Submitted by cstoltz on Tue, 06/01/2010 - 19:20

Hi Christoph,

I was looking at the pour command and had two questions:

1) Is it possible to specify a rate of particle generation? i.e. say I want to create N particles/second. Other than trying to size my region where the particles are to be created to fit this rate, how could I go about this?

2) Is the generation rate based solely on the time it takes particles to clear the region due to gravity, or does it also factor in any initial velocity assigned to the plate. I would like to create a very thin generation region and assign an initial velocity to the particles to help them clear the region quickly.

Thanks,
Chris

ckloss's picture

ckloss | Tue, 06/01/2010 - 19:57

Hi Chris,

good questions!

Question 1 will be answered in the release rate of version 1.0.3, to be (hopefully) released on Thursday.
1.0.3 will contain a new pour command that allows discrete particle distributions, restart capability, definition of total insertion mass and mass-flow rate BCs (e.g. kg/s)

Regarding question 2:
>> Is the generation rate based solely on the time it takes particles to clear the region due to gravity, or does it also factor in any initial velocity assigned to the plate
Gravity + initial particle velocity+ region movement in z-direction

The new pour command will also have a re-worked insertion height probability distribution that is in accordance with the velocity distribution over height as the current implementation in LAMMPS/LIGGGHTS is not correct.

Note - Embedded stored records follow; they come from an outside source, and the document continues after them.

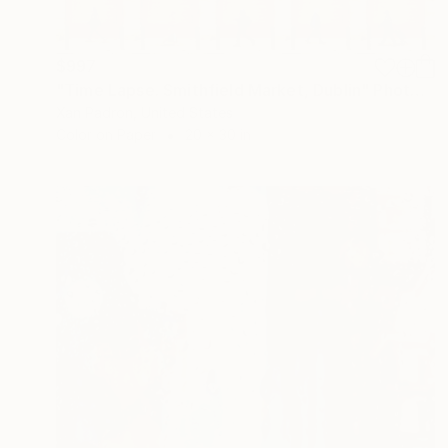
$997
"Time Lapse. Smithfield Market, Dublin" Photograph
Xan Padron, United States
Color on Paper
20 x 30 in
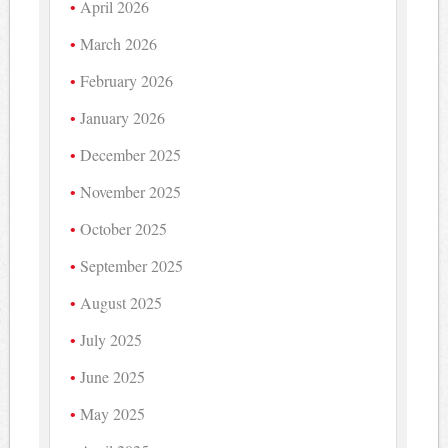
April 2026
March 2026
February 2026
January 2026
December 2025
November 2025
October 2025
September 2025
August 2025
July 2025
June 2025
May 2025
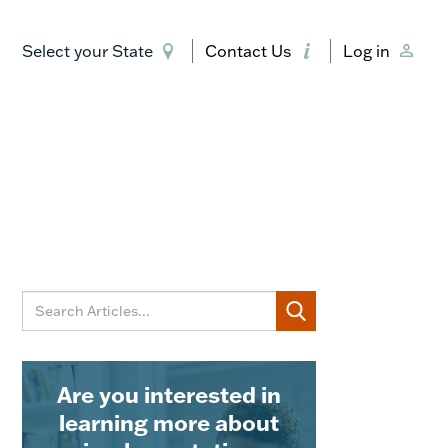
Select your State
Contact Us
Log in
Are you interested in
learning more about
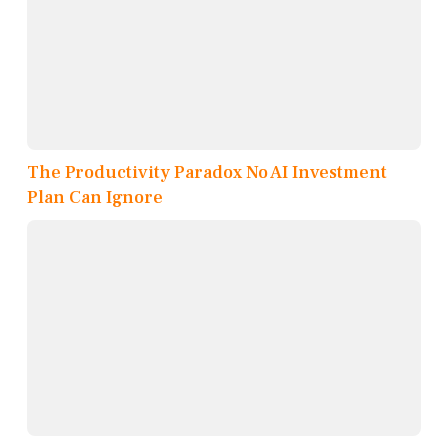
The Productivity Paradox No AI Investment
Plan Can Ignore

>> I would like to create a very thin generation region and assign an initial velocity to the particles to help them clear the region quickly.
Depends on if your particle insertion belongs to a physical process, or if it is just used to generate some packing.
In case I, the initial velocity is given by the process and should not be changed. In case II, you are right but I would be careful not to insert particles too often as it triggers neigh list rebuild. Moreover, in parallel, one should tend to have as few insertion steps as possible (e.g. by extending the insertion volume).